How much did you know about our star attraction, Yvonne DeCarlo?
She’s pictured above in virtuous mode in her personal favorite outing as Mrs. Moses (Charlton Heston) in the 1956 Cecil B. DeMille biblical epic, The Ten Commandments.
She and DeMille, who was a big DeCarlo fan, became fast friends. The director had much admired her performance in a 1953 MGM outing, Sombrero, as what she called a saintly type of woman similar to what DeMille had in mind for Sephora (in The Ten Commandments).
We prefer DeCarlo in tougher and lustier settings, particularly in the terrific 1949 film noir Criss Cross, featuring Burt Lancaster and ever reliable Dan Duryea. It was the first dramatic movie of DeCarlo’s long career.

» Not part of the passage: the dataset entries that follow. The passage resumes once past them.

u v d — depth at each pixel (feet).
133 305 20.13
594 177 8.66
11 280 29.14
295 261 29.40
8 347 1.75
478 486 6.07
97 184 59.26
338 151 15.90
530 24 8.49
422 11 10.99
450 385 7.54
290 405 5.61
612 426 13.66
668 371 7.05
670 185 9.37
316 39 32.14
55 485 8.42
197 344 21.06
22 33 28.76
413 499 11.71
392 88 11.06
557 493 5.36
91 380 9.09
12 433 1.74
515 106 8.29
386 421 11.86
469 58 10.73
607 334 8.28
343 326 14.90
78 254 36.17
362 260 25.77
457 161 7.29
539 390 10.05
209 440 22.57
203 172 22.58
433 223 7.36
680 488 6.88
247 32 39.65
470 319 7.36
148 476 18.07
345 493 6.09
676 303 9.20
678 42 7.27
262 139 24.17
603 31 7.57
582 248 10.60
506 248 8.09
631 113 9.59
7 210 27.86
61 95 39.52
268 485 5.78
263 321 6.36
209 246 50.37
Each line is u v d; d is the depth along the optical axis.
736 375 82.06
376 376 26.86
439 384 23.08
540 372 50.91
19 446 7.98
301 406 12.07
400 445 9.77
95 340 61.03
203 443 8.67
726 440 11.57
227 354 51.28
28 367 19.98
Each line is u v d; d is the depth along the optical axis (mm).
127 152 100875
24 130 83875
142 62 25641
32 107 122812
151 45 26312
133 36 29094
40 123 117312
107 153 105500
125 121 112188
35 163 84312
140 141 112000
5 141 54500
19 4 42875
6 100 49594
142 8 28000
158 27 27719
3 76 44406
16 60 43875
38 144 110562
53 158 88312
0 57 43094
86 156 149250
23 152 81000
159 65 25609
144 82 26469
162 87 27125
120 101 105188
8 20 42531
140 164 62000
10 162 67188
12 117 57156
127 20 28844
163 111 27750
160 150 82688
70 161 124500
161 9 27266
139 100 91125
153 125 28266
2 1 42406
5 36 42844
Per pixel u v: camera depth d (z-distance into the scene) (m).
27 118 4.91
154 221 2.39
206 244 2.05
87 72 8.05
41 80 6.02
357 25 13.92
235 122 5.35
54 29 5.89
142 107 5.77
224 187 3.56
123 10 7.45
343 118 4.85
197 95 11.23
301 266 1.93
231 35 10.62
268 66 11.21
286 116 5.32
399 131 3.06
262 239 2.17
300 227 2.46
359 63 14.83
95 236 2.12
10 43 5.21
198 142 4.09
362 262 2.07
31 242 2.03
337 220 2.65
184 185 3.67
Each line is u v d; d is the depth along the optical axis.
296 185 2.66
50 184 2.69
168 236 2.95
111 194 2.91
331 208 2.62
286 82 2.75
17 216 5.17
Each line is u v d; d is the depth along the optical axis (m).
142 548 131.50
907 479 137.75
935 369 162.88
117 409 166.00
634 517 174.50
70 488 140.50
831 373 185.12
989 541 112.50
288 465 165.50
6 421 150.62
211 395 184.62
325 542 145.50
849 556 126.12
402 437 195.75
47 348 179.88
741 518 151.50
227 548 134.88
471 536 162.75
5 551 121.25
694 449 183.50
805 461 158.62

Another favorite is the 1953 British-made romantic comedy, The Captain’s Paradise, about a ship captain (Alec Guinness) with two wives — one a proper British woman (Celia Johnson) and the other a warm-blooded Moroccan mistress, sexily played by DeCarlo. Catch it if you haven’t seen it.
Ok, on to the answers to our Yvonne DeCarlo Quiz:
1) Question: DeCarlo always pr0jected a kind of exotic beauty onscreen. She was born in which one of the following foreign countries? a) France; b) Spain; c) the Dominican Republic; or d) Canada.
Answer: d) DeCarlo was born Margaret Yvonne Middleton in Vancouver, British Columbia, Canada in 1922. (She died at age 84 in 2007.) She was incapacitated in her last years after suffering what was described as a minor stroke.
2) Question: is remembered today for her role in which one of the following tv series? a) Murder, She Wrote; b) The Muppet Show; c) I Love Lucy; or d) The Munsters.
Answer: d) Of course, The Munsters, a fantasy situation comedy about a family of monsters living ordinary domestic lives. Produced by Universal, the series ran on CBS in the mid-Sixties. Yvonne played the role of Lily Munster, a part she didn’t especially like but took because she needed the money. In one episode, she actually sang and played the harp. Actor Al Lewis played DeCarlo’s father although he was a year younger than she was.
3) Question: Which one of the following was NOT a leading man in a DeCarlo picture? a) Charlton Heston; b ) Alex Guinness; c) Peter Lawford; or d) John Carradine.
Answer: c) Peter Lawford.
4) Question: Yvonne was much admired by which one of the following European-born actresses? a) Brigitte Bardot; b) Anna Magnani; c) Ursula Andress; or d) Sophia Loren.
Answer: d) Sophia Loren. The Italian actress said she grew up watching DeCarlo films. Yvonne was her favorite. It figures given the voluptuousness of both.
5) Question: DeCarlo was known as “the technicolor queen of Hollywood.” Which of the following actresses competed for that informal monicker? a) Maria Montez; b) Rhonda Fleming; c) Lana Turner; or d) Maureen O’Hara.
Answer: All except (c) rivalled Yvonne for the title.
Not too many COMMENTS on the quiz then…
YVONNE DE CARLO was able to sustain a long career by repeatedly reinventing herself. A longtime student of voice, she sang opera at the Hollywood Bowl. When movie roles became scarce, she ventured into stage musicals.
Her greatest stage triumph came on Broadway in 1971 with “Follies,” which won the 1972 Tony award for best original musical score. She belted out Sondheim’s showstopping number, “I’m Still Here,” a former star’s defiant recounting of the highs and lows of her life and career,which was also sung by Shirley MacLaine in the movie POSTCARDS FROM THE EDGE.
Graham mentions DeCarlo’s run in the original cast of Follies. A rabid republican, DeCarlo complained to Sondheim about a lyric in “I’m Still Here” being too liberal for her to sing.
Sondheim decided to taunt her, and the next day appeared at rehearsal with the vision we have now, full of lines about “bread lines,” being called “a pinko, commie tool,” the line “I should have gone to an acting school,” and, specifically about DeCarlo, “first you’re another sloe-eyed vamp, than someone’s mother, then your camp.”
The new lyrics infuriated her, but she was forced to sing them eight times a week, and hung in through the entire of the short (less than a year) run.